**Exercise details:** Look over the material for the string "median". Copy every line where it turns up.

(Beginning of Extracted material)

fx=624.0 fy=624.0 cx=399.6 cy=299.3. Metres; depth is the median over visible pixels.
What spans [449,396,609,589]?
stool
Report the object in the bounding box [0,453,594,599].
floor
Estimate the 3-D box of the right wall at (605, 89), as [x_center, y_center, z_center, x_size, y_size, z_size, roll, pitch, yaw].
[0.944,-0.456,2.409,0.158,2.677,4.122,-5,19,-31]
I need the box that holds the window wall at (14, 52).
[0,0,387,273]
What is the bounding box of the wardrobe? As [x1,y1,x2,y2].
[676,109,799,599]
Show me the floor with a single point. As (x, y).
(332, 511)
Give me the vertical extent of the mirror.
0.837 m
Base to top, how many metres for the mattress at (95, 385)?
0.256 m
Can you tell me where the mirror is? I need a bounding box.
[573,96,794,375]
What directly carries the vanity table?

(End of Extracted material)
(Beginning of Extracted material)

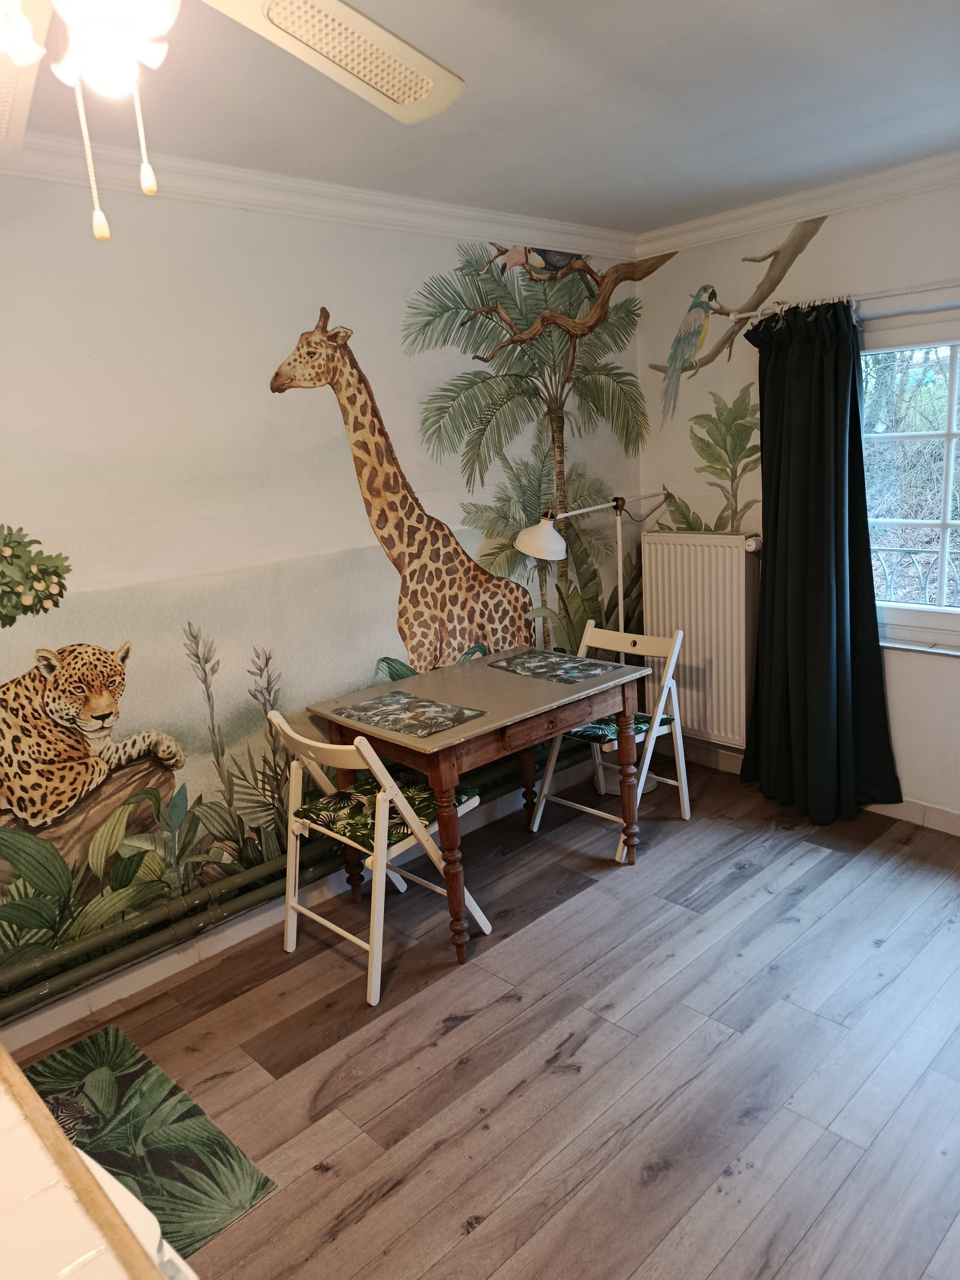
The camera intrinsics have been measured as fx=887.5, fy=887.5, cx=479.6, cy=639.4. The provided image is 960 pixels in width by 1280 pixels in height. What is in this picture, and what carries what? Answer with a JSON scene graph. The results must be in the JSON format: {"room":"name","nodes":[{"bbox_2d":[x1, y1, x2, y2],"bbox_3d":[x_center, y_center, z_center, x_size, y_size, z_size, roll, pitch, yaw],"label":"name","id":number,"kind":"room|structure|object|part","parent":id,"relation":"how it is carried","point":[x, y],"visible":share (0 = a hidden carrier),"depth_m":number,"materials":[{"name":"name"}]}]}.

(End of Extracted material)
(Beginning of Extracted material)

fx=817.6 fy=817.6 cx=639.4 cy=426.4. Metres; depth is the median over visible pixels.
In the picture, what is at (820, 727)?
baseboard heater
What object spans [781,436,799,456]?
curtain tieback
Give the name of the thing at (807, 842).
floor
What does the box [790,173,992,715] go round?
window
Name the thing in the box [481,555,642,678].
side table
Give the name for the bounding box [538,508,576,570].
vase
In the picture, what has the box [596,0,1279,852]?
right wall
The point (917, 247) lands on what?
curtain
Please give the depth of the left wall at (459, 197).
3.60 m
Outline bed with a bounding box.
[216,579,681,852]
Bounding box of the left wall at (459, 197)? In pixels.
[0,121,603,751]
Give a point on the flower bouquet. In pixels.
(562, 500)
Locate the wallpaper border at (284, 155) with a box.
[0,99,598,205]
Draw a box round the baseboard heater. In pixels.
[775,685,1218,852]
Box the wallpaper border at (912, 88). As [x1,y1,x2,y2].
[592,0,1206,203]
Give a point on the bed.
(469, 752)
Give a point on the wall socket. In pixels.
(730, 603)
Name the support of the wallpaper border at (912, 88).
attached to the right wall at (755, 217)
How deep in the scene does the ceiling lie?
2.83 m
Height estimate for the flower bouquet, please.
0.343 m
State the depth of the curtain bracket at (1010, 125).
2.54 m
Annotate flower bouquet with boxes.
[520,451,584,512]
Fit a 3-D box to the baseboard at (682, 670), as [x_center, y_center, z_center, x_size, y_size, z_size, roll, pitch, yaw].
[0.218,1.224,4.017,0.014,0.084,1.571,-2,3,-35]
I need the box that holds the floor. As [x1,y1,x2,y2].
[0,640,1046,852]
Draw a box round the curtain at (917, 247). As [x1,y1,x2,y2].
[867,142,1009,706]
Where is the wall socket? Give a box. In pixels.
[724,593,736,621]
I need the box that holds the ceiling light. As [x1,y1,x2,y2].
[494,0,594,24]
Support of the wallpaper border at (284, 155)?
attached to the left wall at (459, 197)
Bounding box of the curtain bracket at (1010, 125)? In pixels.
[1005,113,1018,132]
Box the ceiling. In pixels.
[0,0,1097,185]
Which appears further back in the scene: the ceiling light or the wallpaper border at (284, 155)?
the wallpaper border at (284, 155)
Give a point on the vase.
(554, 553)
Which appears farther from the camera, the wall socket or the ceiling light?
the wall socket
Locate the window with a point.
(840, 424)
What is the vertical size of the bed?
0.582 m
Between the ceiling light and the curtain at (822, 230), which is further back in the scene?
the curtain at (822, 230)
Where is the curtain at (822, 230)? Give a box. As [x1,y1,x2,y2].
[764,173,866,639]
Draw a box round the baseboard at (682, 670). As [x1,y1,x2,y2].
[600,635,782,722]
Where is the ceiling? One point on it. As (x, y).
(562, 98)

(End of Extracted material)

**Answer for this exercise:**
fx=624.0 fy=624.0 cx=399.6 cy=299.3. Metres; depth is the median over visible pixels.
fx=817.6 fy=817.6 cx=639.4 cy=426.4. Metres; depth is the median over visible pixels.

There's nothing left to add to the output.